I lowered my voice. “Celine, the kid who disappeared for a break five minutes ago, is challenging me. She’s a leader in the South Side Pentas, and Theresa’s one of her followers. If Celine can get a little gang meeting going in the stalls during practice, she’s taken over the team.”
I snapped my fingers. “Of course, you could go in with Theresa, take notes of all her and Celine’s girlish thoughts and wishes. It would raise their spirits no end, and you could report on how public school toilets on Chicago ’s South Side compare with what you’ve seen in Baghdad and Brixton.”
Love widened her eyes, then smiled disarmingly. “Sorry. You know your team. But I thought sports were meant to keep girls out of gangs.”

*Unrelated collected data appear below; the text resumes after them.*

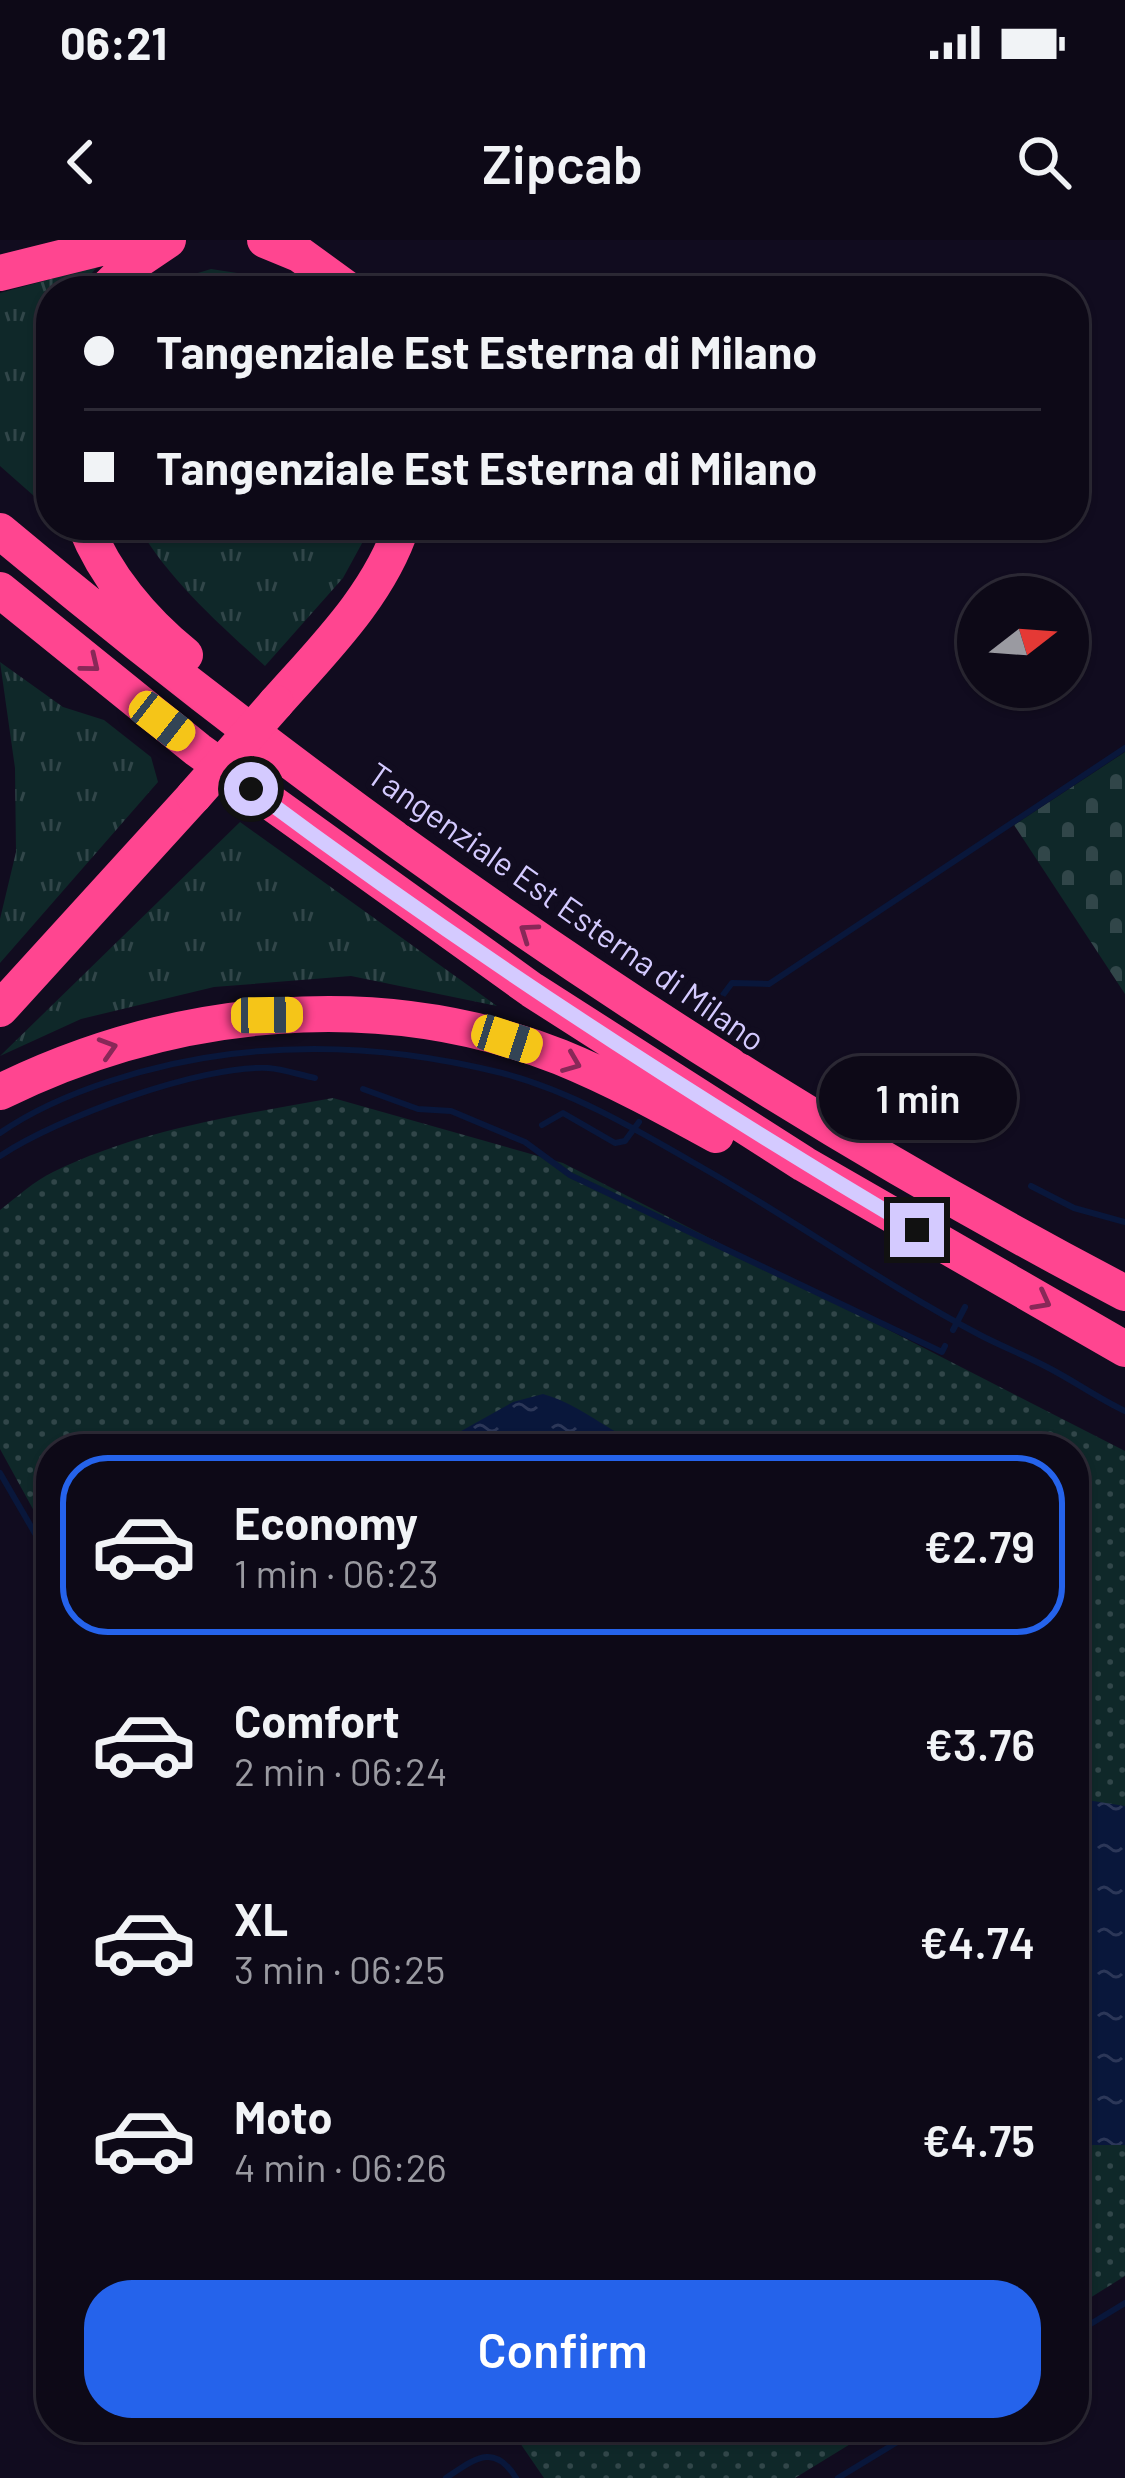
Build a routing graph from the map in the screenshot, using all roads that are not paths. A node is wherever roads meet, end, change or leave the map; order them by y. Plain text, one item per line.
1 (133, 240) edge
2 (168, 240) edge
3 (265, 240) edge
4 (0, 274) edge
5 (119, 276) edge
6 (329, 276) edge
7 (0, 531) edge
8 (93, 540) edge
9 (395, 540) edge
10 (0, 590) edge
11 (435, 867) junction
12 (0, 1010) edge
13 (0, 1092) edge
14 (992, 1274) junction
15 (1125, 1293) edge
16 (1125, 1349) edge

1 - 4 highway
2 - 5 highway
3 - 6 highway
7 - 11 highway, Tangenziale Est Esterna di Milano
8 - 11 highway
9 - 12 highway, bridge
10 -> 14 highway
15 -> 11 highway, Tangenziale Est Esterna di Milano
13 -> 14 highway
14 -> 16 highway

“Josie! April! Two lines, one shoots, one rebounds, you know the drill.” I watched until the girls formed up and began shooting.
“Basketball is supposed to keep them out of pregnancy, too.” I gestured to the bleachers. “We have one teen mom out of sixteen in a school where almost half the girls have babies before they’re seniors, so it’s working for most of them. And we only have three gang members-that I know of-on the team. The South Side is the city’s dumping ground. It’s why the gym’s a wreck, half the girls don’t have uniforms, and we have to beg to get enough basketballs to run a decent drill. It’s going to take way more than basketball to keep these kids off drugs, out of childbirth, and in school.”